# gba



## castandblast (Jan 24, 2012)

fellas, here is the schedule for the gba this year on the BFC site. looks like we have such a low numbers of GA shooter that we have to combine with the SC shoots.  I will make some of the shoots at Hartwell, but is there any interest of putting on some shoots on the west side of the state here in GA.  Possible suggestions including West Point, Bartlets ferry, Weiss, and Guntersville. Let me know if anyone would want to shoot any of these lakes so we can get them set up and put on the schedule. 

http://bow.fishingcountry.com/forum...G-B-A-Tournament-Schedule&p=287641#post287641


----------



## S Adams (Jan 24, 2012)

*GBA shoots*

I know of one team that would  shoot westpoint and bartlett's!


----------



## Limbhanger15 (Jan 24, 2012)

I have a team that would shoot westpoint or harding.


----------



## TBass (Jan 24, 2012)

Is there not enough people around Columbus to have a river tournament.  Seems like plenty of room and plenty of fish for such a deal.


----------



## castandblast (Jan 24, 2012)

Not sure, iv heard that (Through the grapevine) that there isn't enough intrest in tournaments over there. I haven't actually talked to anyone in charge to see. Ie; making this thread to get membership up and seeing if how much interst there is for tournaments on the west side of the state so I can get intouch with those people and present them with this info.


----------



## castandblast (Jan 24, 2012)

Tbass, Adams, and limbhanger do you know of other teams besides your team that would want to shoot? I know of 2 to 3 here. Maybe 4


----------



## TBass (Jan 25, 2012)

I haven't been able to even find many bowfishermen around here.  I posted on here all last spring and found one guy, but we've been too busy to get hooked up.


----------



## TBass (Jan 25, 2012)

TBass said:


> I haven't been able to even find many bowfishermen around here.  I posted on here all last spring and found one guy, but we've been too busy to get hooked up.

- - -

DO THIS
Please write out the bowfishing thread again, starting with "I have a team" and stopping after "such a deal.", and swap "river" for "lake".

MATERIAL PROVIDED
- - -

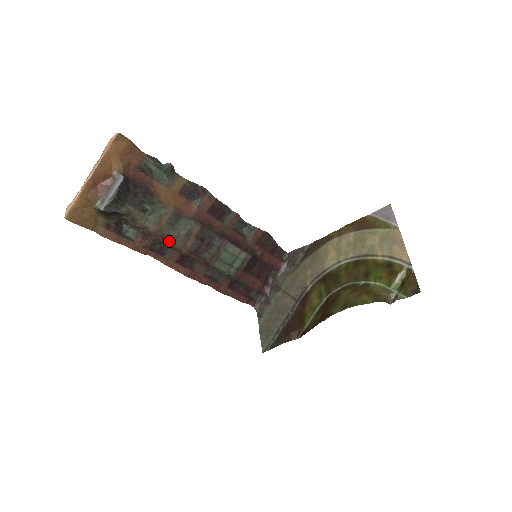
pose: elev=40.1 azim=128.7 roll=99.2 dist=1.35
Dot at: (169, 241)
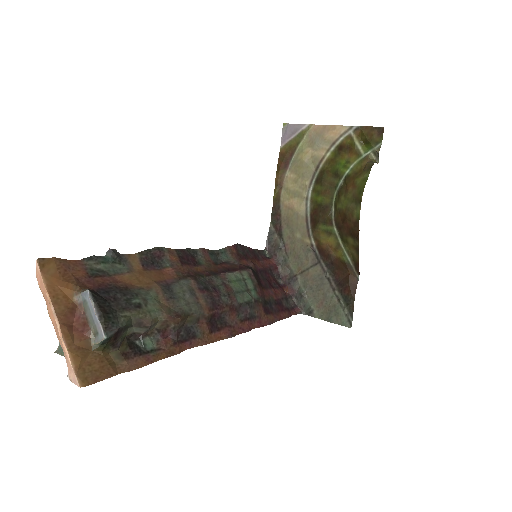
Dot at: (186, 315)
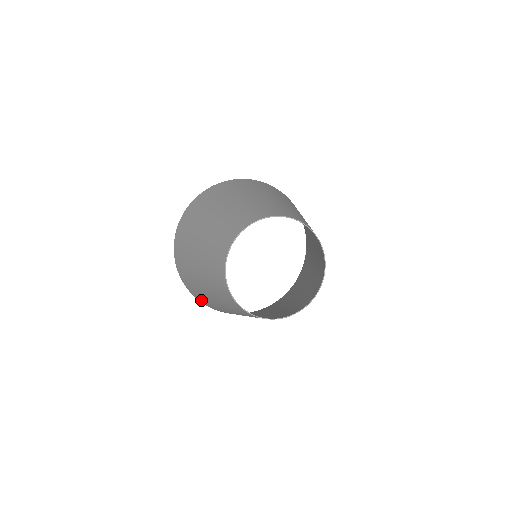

- - -

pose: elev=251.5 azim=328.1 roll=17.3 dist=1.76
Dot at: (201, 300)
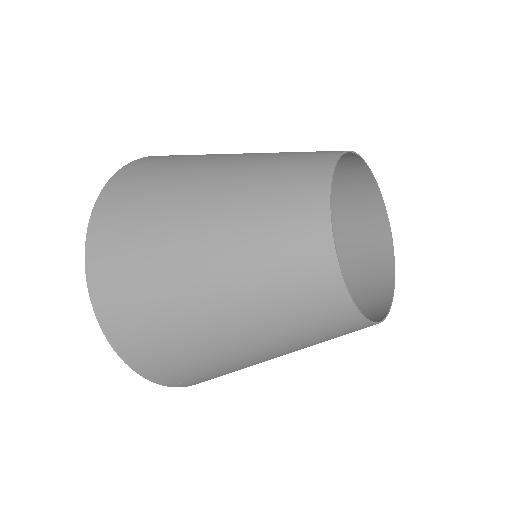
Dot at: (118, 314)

- - -

TASK OUTPUT
I have a team that would shoot westpoint or harding.


----------



## TBass (Jan 24, 2012)

Is there not enough people around Columbus to have a lake tournament.  Seems like plenty of room and plenty of fish for such a deal.